# Task objective
A faithful copy of all the entries is required, with no pictures in it.
____ Material to process
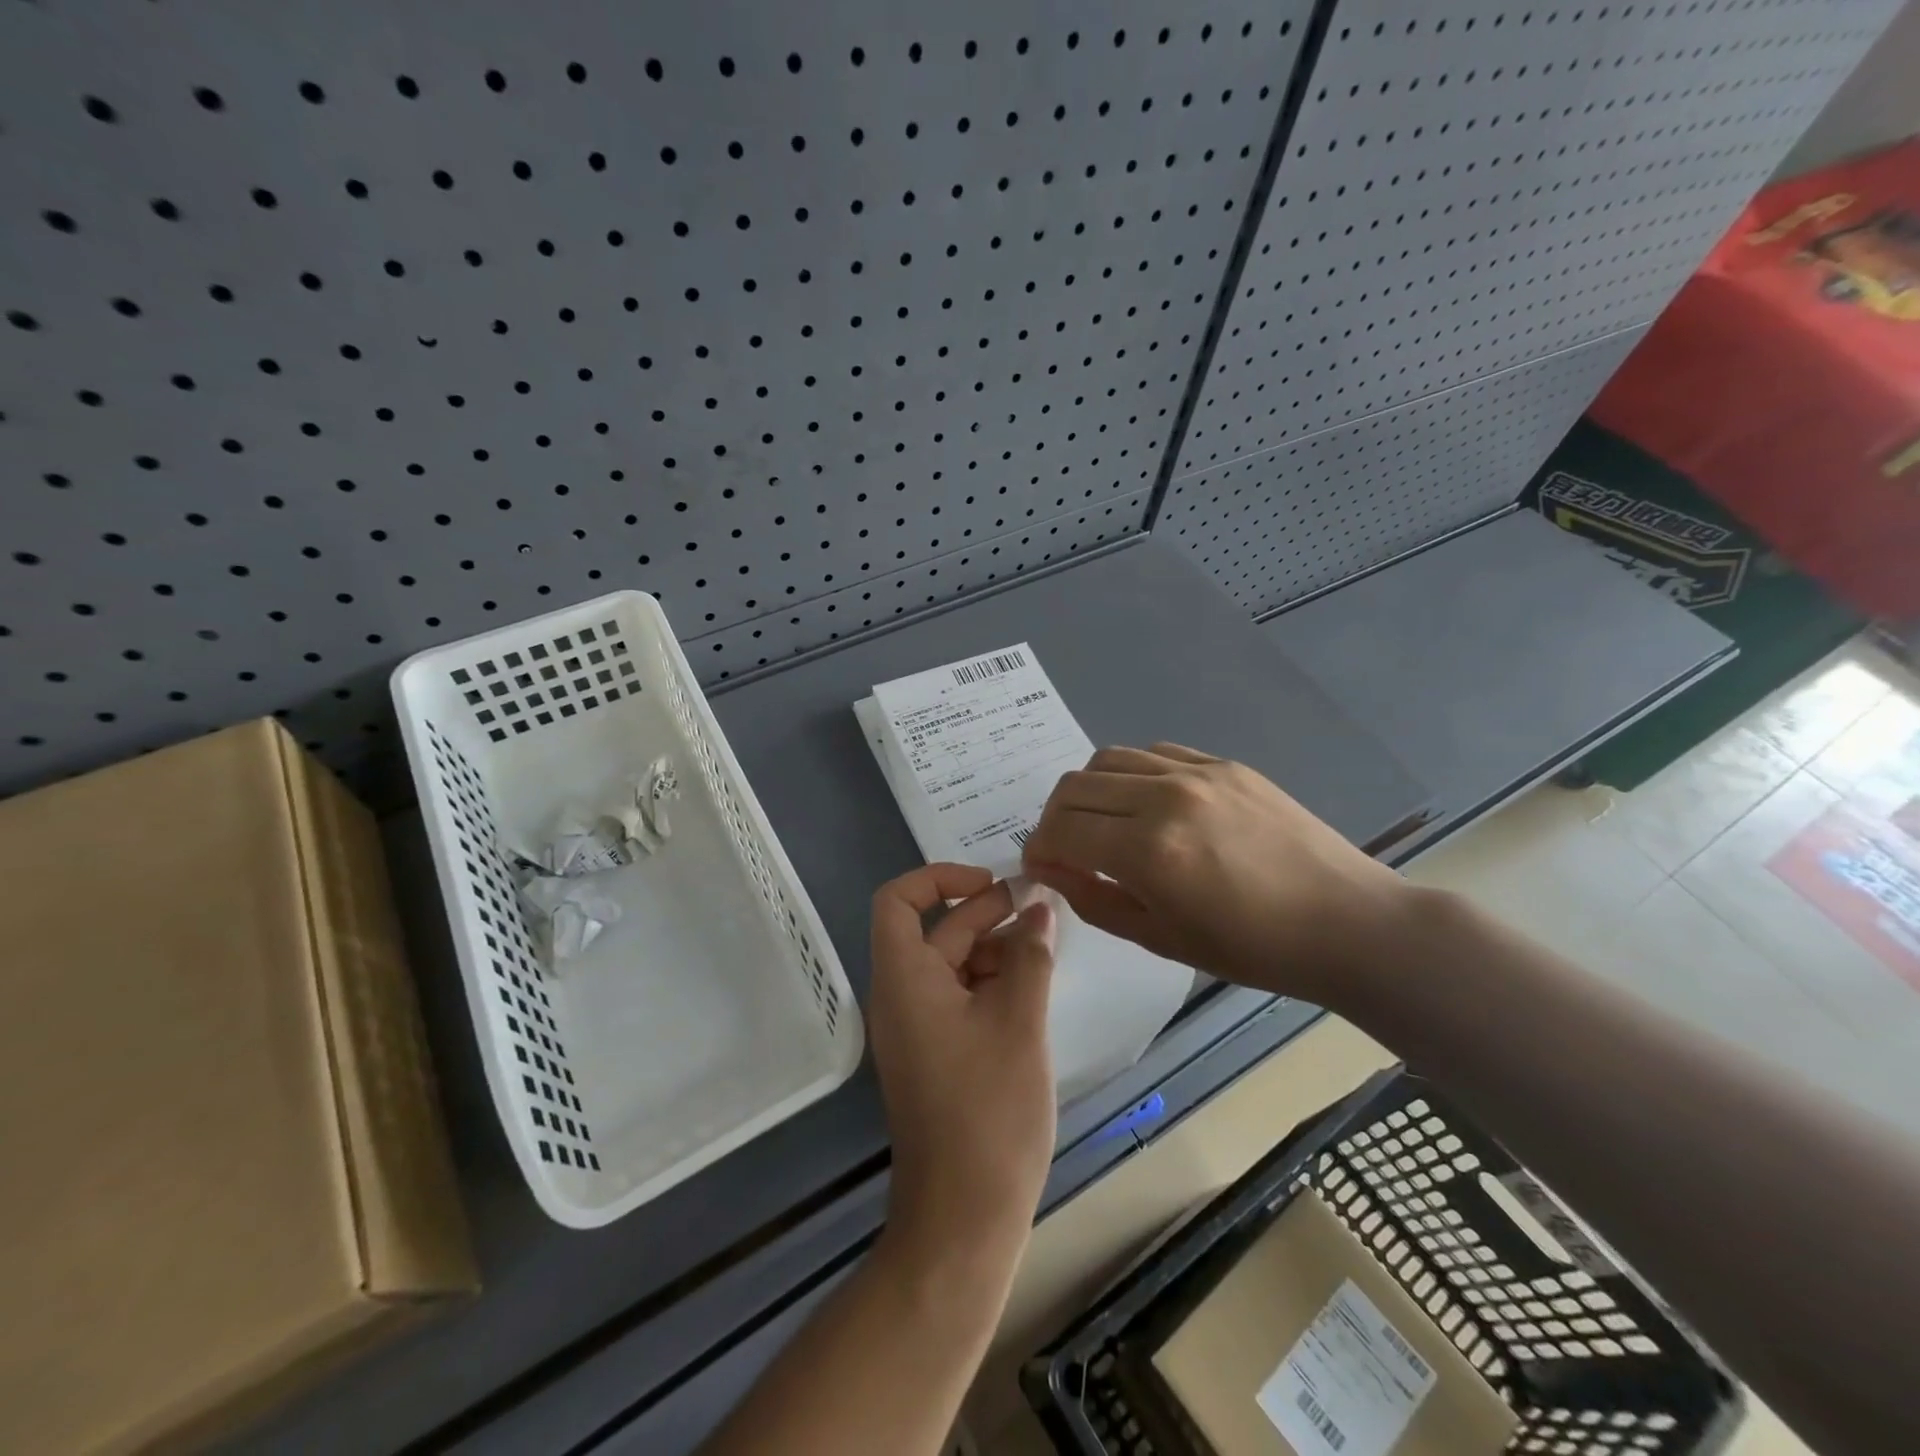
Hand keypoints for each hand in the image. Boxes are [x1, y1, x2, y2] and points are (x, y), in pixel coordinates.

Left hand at [868, 864, 1058, 1264]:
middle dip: (986, 911)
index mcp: (905, 979)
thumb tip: (1040, 907)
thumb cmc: (988, 1110)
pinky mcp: (936, 1055)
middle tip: (1040, 906)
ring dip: (995, 947)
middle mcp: (902, 996)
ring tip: (1046, 946)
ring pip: (952, 964)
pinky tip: (1033, 987)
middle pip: (935, 931)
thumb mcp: (1018, 1020)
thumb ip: (1030, 955)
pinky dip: (992, 982)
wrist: (964, 1216)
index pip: (897, 900)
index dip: (939, 879)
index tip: (990, 884)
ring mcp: (917, 1029)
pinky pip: (959, 998)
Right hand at [1020, 743, 1406, 1004]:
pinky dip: (1133, 774)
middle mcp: (1165, 797)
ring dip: (1090, 791)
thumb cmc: (1251, 948)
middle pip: (1074, 785)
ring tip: (1103, 823)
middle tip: (1064, 847)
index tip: (1040, 865)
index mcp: (1148, 850)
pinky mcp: (1224, 763)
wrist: (1346, 922)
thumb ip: (1093, 899)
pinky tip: (1148, 804)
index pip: (1061, 829)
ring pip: (1109, 759)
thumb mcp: (1160, 938)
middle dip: (1054, 818)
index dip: (1038, 848)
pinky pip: (1155, 753)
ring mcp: (1197, 773)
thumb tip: (1047, 868)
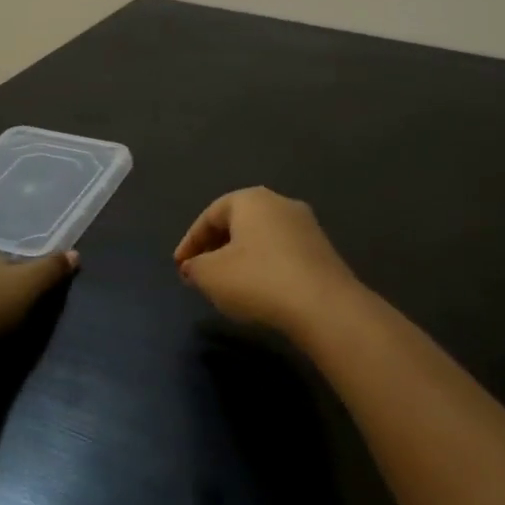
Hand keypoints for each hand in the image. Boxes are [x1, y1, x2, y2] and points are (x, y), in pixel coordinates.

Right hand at [173, 187, 361, 337]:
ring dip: (241, 257)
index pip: (211, 214)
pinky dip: (264, 266)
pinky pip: (282, 253)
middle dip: (216, 246)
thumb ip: (195, 267)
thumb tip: (194, 266)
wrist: (324, 305)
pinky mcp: (322, 250)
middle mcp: (280, 203)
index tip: (180, 267)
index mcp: (251, 199)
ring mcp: (306, 226)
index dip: (190, 241)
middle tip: (200, 271)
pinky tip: (259, 290)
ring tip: (227, 283)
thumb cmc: (258, 280)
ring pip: (262, 237)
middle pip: (238, 222)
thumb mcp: (211, 275)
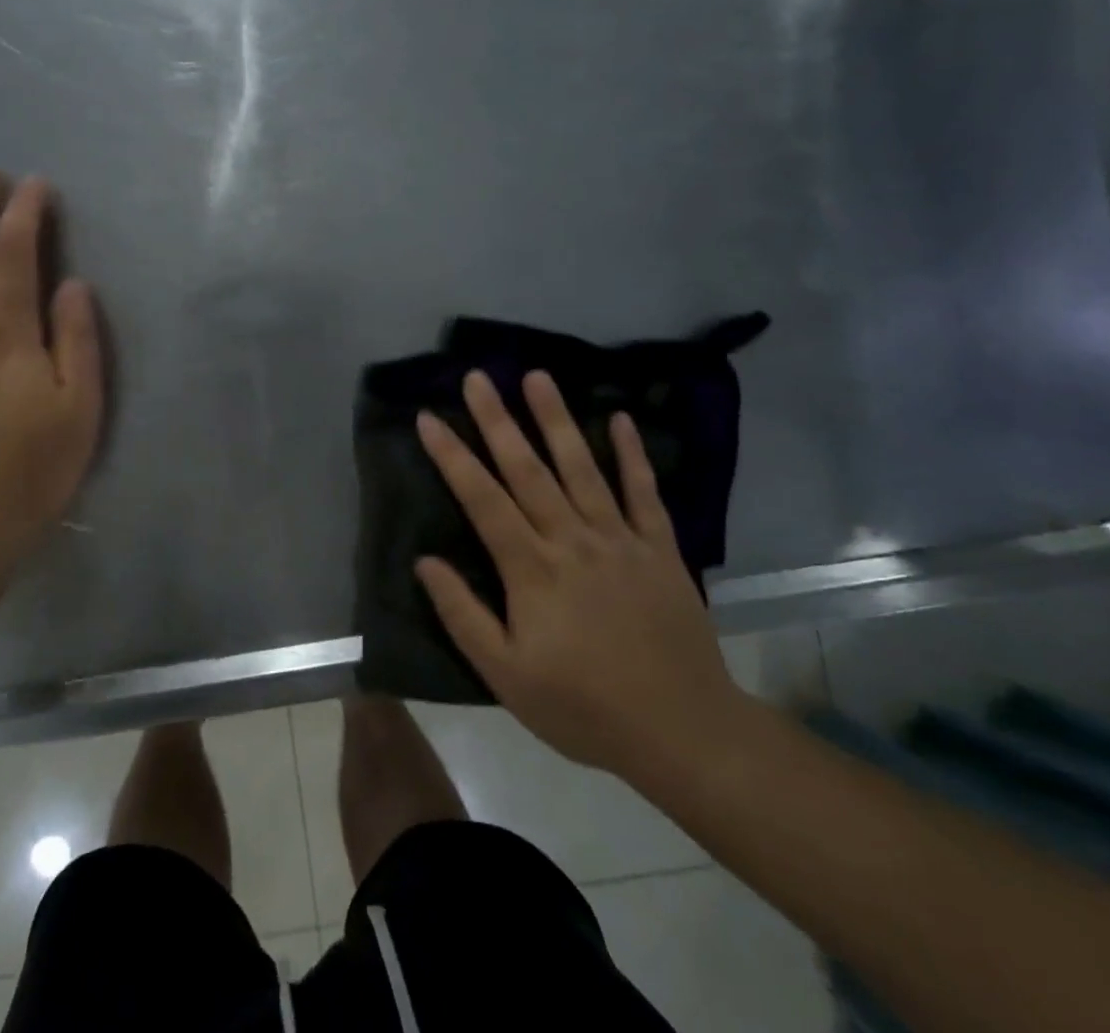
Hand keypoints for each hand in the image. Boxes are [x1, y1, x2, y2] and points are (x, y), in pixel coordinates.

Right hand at [414, 372, 747, 780]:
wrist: (684, 733)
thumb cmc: (584, 707)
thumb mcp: (506, 676)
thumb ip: (462, 615)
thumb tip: (425, 562)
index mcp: (531, 569)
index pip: (482, 499)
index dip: (452, 456)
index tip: (428, 417)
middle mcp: (572, 540)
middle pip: (527, 470)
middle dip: (498, 420)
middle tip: (478, 377)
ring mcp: (620, 540)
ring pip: (582, 468)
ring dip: (557, 419)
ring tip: (537, 376)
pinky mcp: (660, 549)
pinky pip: (644, 493)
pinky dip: (633, 454)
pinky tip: (620, 418)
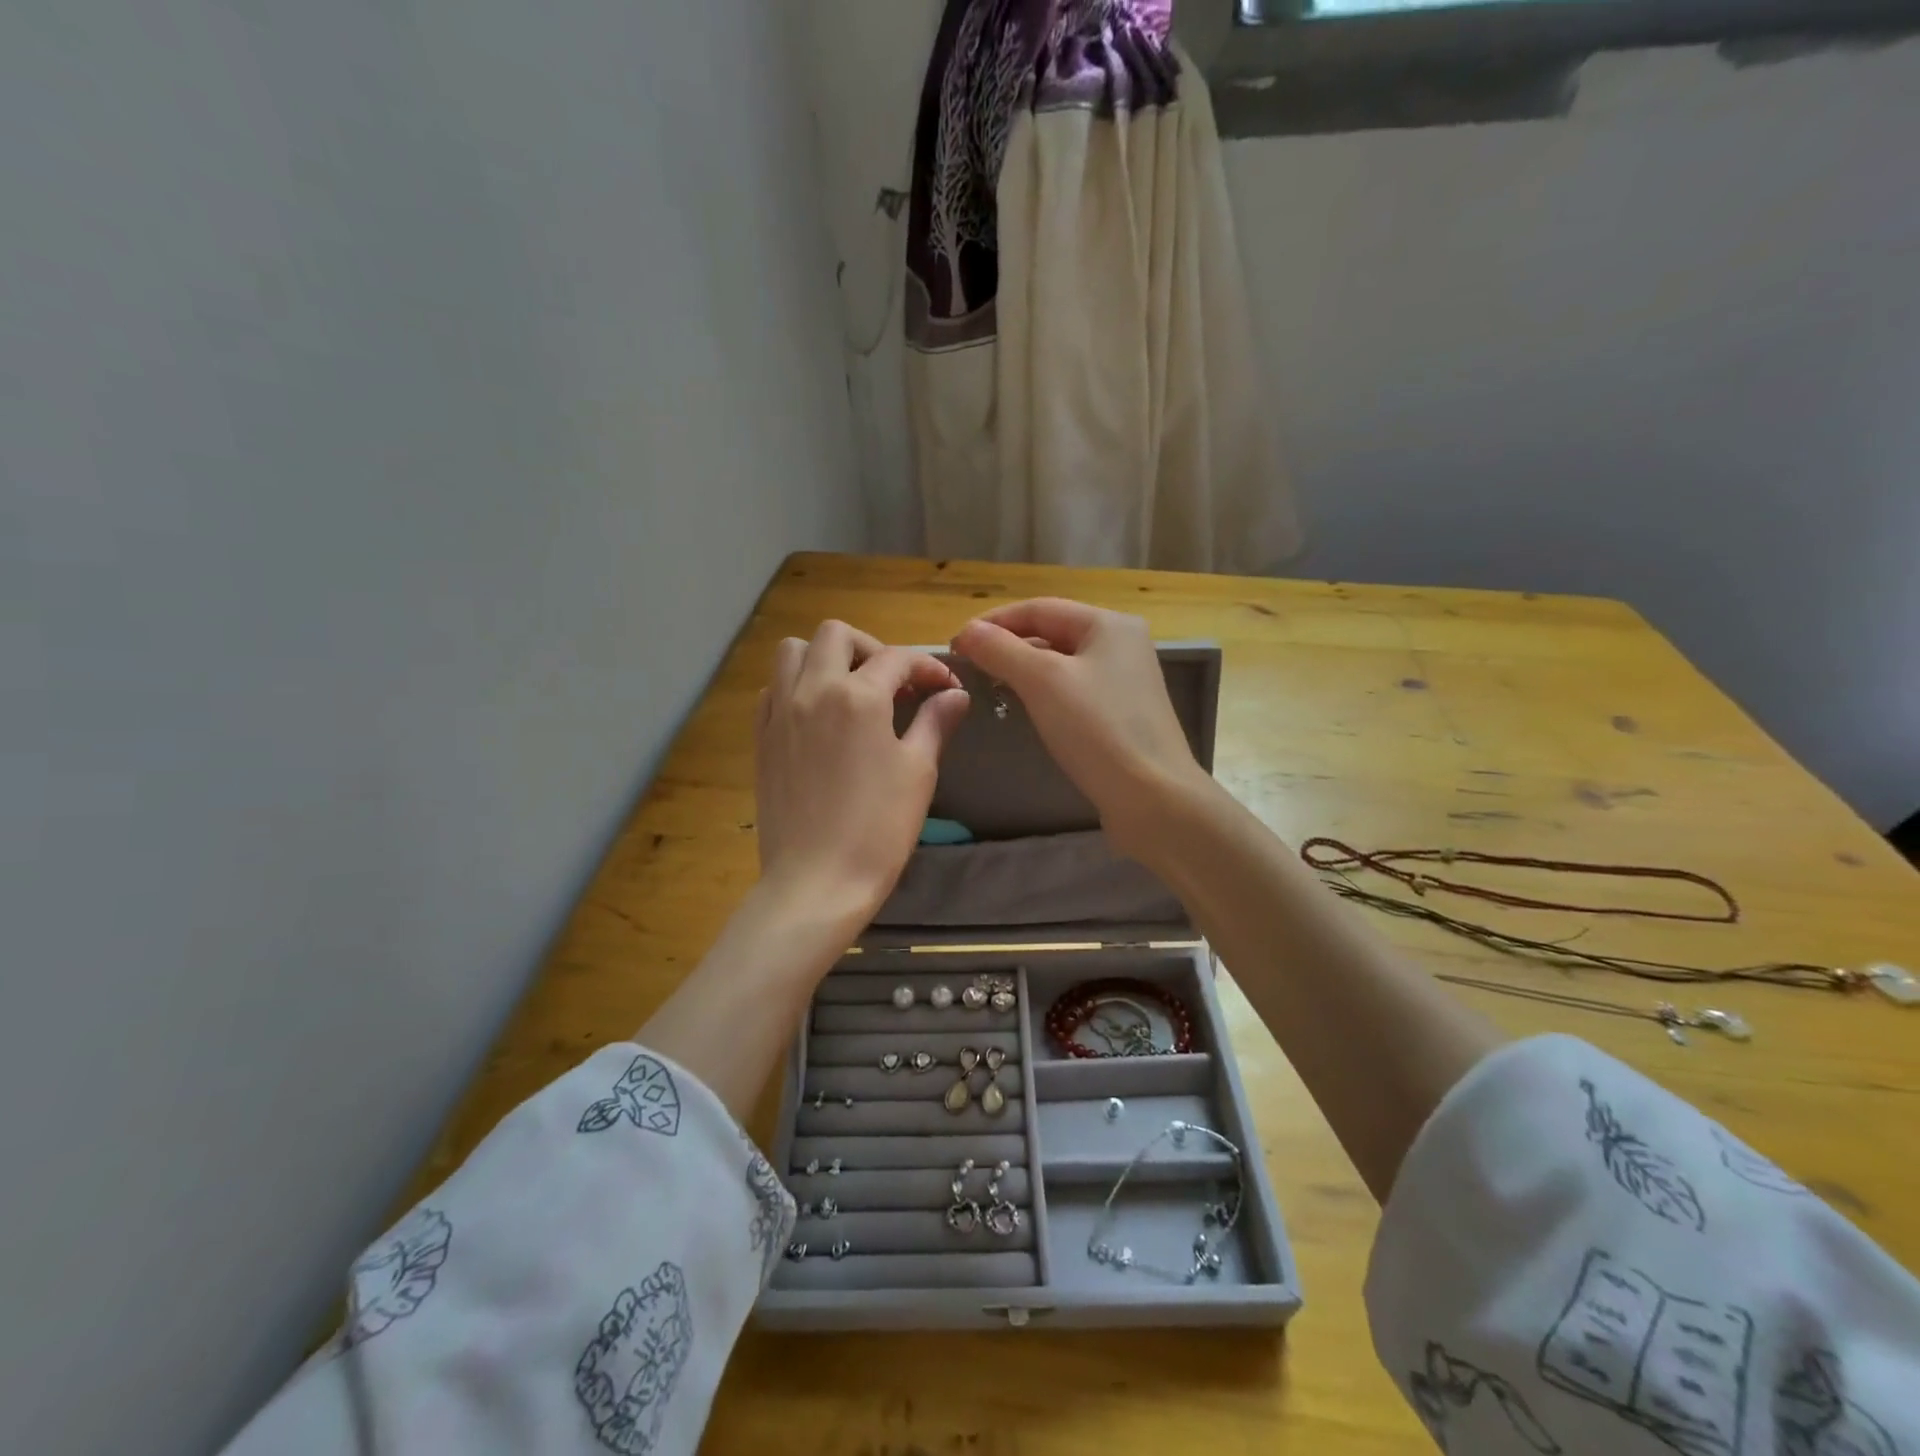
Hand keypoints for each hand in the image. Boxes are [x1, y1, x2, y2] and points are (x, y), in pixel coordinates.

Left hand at [755, 621, 970, 927]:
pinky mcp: (762, 737)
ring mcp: (780, 712)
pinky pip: (773, 688)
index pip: (897, 659)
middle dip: (871, 647)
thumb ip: (935, 723)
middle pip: (836, 635)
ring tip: (850, 690)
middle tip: (893, 682)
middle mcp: (813, 690)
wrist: (817, 880)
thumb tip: (955, 695)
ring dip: (825, 657)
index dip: (928, 668)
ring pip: (793, 651)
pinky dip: (796, 685)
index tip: (945, 688)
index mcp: (858, 697)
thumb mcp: (918, 772)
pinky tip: (818, 716)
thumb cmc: (878, 829)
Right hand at [950, 599, 1211, 862]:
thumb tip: (967, 631)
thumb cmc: (1097, 729)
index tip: (955, 645)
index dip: (993, 622)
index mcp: (1109, 624)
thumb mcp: (1042, 681)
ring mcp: (1125, 681)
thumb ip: (1000, 650)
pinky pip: (1073, 690)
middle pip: (1052, 633)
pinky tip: (1025, 709)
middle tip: (969, 667)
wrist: (1152, 797)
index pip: (1038, 608)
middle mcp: (1121, 644)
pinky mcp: (1122, 714)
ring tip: (989, 686)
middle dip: (1007, 646)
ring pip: (1061, 663)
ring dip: (1023, 669)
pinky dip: (1044, 693)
________
# Solution below
Hand keypoints for each hand in the image. Boxes are [x1, y1, x2, y2] and points are (x, y), in pixel coordinates.

Left hand at [868, 864, 1058, 1264]:
middle dip: (986, 911)
index mcp: (905, 979)
thumb tip: (1040, 907)
thumb cmc: (988, 1110)
pinky mcp: (936, 1055)
middle tip: (1040, 906)
ring dip: (995, 947)
middle mcp: (902, 996)
ring tip: (1046, 946)
ring pip: (952, 964)
pinky tip: (1033, 987)
middle pip: (935, 931)
thumb mcp: (1018, 1020)
thumb ip: (1030, 955)
pinky dip: (992, 982)
wrist: (964, 1216)
index pip: (897, 900)
index dip: (939, 879)
index tip: (990, 884)
ring mcp: (917, 1029)
pinky pip: (959, 998)
Right hand at [1020, 743, 1406, 1004]:
pinky dip: (1133, 774)
middle mcp: (1165, 797)
ring dip: (1090, 791)
thumb cmc: (1251, 948)
middle pip: (1074, 785)
ring tip: (1103, 823)
middle tip: (1064, 847)
index tip: (1040, 865)
index mcp: (1148, 850)
pinky mcp: (1224, 763)
wrist: (1346, 922)
thumb ip: (1093, 899)
pinky tip: (1148, 804)
index pip: (1061, 829)
ring pip: (1109, 759)
thumb mcp: (1160, 938)
middle dip: (1054, 818)
index dip: (1038, 848)
pinky pip: (1155, 753)
ring mcp: (1197, 773)
thumb tip: (1047, 868)
Hand keypoints for each hand in the image. Boxes are [x1, y1, x2, y2] and points are (x, y), in pixel coordinates.

Right hand at [173, 187, 361, 337]:
ring dip: (241, 257)
index pip: (211, 214)
pinky dip: (264, 266)
pinky pip: (282, 253)
middle dip: (216, 246)
thumb ip: (195, 267)
thumb tip: (194, 266)
wrist: (324, 305)
pinky mcp: (322, 250)
middle mcp: (280, 203)
index tip: (180, 267)
index mcp: (251, 199)
ring mcp: (306, 226)
index dip: (190, 241)
middle tip: (200, 271)
pinky tip: (259, 290)
ring tip: (227, 283)
thumb cmc: (258, 280)
ring pip: (262, 237)
middle pip: (238, 222)
thumb mcp: (211, 275)
Hand keypoints for each hand in the image. Boxes are [x1, y1, x2, y2] and points are (x, y), in pixel coordinates.

Right hand at [414, 372, 747, 780]:
wrist: (684, 733)
thumb cmc: (584, 707)
thumb mcp: (506, 676)
thumb ip: (462, 615)
thumb tip: (425, 562)
index mcp: (531, 569)
index pip: (482, 499)
index dip: (452, 456)
index tip: (428, 417)
middle mcp: (572, 540)
middle pip: (527, 470)
middle dip: (498, 420)
middle tip: (478, 377)
ring mcp: (620, 540)
ring pip: (582, 468)
ring dip: (557, 419)
ring tip: (537, 376)
pinky mcp: (660, 549)
pinky pip: (644, 493)
pinky dip: (633, 454)
pinky tip: (620, 418)
Hand keypoints for each hand in the image. Boxes are [x1, y1, x2, y2] and points are (x, y), in pixel coordinates.

Left hand at [755, 621, 970, 927]:
pinky mcp: (762, 737)
ring mcp: (780, 712)
pinky pip: (773, 688)
index pip: (897, 659)
middle dip: (871, 647)
thumb ip: (935, 723)
middle pip: (836, 635)
ring tip: (850, 690)
middle tip: (893, 682)
middle mcp: (813, 690)
wrist: (817, 880)
thumb tip: (955, 695)
ring dip: (825, 657)
index dip: (928, 668)
ring pip: (793, 651)
pinky dip: (796, 685)
index tip: (945, 688)
index mcp: (858, 697)
thumb mcp: (918, 772)
pinky tip: (818, 716)
thumb cmc: (878, 829)
Right hand at [950, 599, 1211, 862]:
thumb tip: (967, 631)
thumb cmc: (1097, 729)
index tip: (955, 645)
index dip: (993, 622)
index mcp: (1109, 624)
thumb mcp: (1042, 681)
ring mcp: (1125, 681)
thumb ip: (1000, 650)
pinky pip: (1073, 690)
middle pip: (1052, 633)
pinky tip: (1025, 709)
middle tip: (969, 667)
wrist: (1152, 797)
index pip: (1038, 608)
middle mcp: (1121, 644)
pinky mcp: (1122, 714)
ring tip: (989, 686)
middle dip: (1007, 646)
ring pip: (1061, 663)
ring dip: (1023, 669)
pinky dip: (1044, 693)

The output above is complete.